§ SUPPLIED TEXT
┌──
Mighty Squirrel writes "This is a fascinating interivew with Hugh Loebner, the academic who has arguably done more to promote the development of artifical intelligence than anyone else. He founded the Loebner prize in 1990 to promote the development of artificial intelligence by asking developers to create a machine which passes the Turing Test — meaning it responds in a way indistinguishable from a human. The latest running of the contest is this weekend and this article shows what an interesting and colourful character Loebner is."

18 of 107 comments (clear)

  1. Don't forget Steve Furbur by jd · · Score: 5, Informative

    He is the genius who brought the UK the BBC Micro, and is now studying the relationship between AI and biological neurons. His comments on the BBC website make very interesting reading regarding the problems facing AI and computer intelligence.
└──
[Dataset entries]
┌──
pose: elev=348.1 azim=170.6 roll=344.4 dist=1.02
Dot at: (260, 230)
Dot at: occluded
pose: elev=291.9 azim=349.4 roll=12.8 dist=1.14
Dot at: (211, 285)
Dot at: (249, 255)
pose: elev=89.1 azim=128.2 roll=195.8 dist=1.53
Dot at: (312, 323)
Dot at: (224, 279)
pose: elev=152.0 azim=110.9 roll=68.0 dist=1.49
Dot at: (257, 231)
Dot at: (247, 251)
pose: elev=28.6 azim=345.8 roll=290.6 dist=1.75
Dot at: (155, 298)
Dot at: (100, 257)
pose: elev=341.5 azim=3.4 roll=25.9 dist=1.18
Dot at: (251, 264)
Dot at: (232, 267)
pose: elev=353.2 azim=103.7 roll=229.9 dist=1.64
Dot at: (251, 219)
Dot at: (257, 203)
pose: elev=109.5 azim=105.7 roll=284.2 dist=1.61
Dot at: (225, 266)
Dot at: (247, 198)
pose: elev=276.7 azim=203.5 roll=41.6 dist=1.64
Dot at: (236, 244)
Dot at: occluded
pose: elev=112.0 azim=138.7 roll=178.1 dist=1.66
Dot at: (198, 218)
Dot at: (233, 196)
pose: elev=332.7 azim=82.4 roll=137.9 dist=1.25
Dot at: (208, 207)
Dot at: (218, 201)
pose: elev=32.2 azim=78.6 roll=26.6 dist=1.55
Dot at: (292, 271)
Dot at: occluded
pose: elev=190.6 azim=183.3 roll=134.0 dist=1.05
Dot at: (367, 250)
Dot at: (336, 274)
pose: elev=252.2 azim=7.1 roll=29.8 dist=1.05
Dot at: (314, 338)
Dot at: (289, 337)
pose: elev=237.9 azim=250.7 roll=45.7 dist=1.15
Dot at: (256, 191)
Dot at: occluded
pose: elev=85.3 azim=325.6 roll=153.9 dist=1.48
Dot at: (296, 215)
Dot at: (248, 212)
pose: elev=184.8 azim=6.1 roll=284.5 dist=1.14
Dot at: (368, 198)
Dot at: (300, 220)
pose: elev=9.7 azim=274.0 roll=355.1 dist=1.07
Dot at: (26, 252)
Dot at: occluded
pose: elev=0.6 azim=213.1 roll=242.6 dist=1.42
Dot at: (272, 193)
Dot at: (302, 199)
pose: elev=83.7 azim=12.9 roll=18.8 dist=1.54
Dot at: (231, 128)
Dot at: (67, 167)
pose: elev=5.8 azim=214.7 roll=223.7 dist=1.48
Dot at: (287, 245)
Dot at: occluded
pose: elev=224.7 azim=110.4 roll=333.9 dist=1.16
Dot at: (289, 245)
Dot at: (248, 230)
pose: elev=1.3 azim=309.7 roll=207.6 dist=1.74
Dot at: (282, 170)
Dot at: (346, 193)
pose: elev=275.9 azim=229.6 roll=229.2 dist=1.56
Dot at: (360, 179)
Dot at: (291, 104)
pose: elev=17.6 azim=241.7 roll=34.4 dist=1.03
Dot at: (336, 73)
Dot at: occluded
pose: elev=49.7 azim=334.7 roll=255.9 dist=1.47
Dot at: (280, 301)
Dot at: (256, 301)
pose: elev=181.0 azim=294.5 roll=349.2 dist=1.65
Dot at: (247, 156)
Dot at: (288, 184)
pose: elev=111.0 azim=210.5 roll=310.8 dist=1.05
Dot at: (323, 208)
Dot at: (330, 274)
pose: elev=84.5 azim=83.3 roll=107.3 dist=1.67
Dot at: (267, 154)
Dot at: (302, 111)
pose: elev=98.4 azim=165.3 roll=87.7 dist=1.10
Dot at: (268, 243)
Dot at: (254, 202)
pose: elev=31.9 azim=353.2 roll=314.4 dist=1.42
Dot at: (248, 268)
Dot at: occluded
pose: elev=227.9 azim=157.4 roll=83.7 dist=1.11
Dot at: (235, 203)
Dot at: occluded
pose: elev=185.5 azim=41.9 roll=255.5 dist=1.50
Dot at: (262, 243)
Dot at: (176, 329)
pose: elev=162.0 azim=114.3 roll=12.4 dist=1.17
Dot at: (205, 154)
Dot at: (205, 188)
└──
§ THINGS TO DO
1. According to the Loebner Prize post, in what year was the Loebner Prize founded?
2. Continue the Loebner Prize post and its comment thread, starting after its final sentence.
The data above come from a separate source unrelated to the text.

§ RESULTS FOR EACH TASK
1. 1990

2.
    --
    It's a small world and it smells funny; I'd buy another if it wasn't for the money; Take back what I paid (SoM)
    1. Re:Don't forget Steve Furbur by Anonymous Coward · · Score: 5, Insightful

      Intelligence is not an arbitrary point on a line, there are varying degrees.

  2. This is news for nerds? by malajerry · · Score: 5, Informative

    Hardly a fascinating interview, more like 4 paragraphs and a soundbite or two, if you haven't read TFA, don't bother.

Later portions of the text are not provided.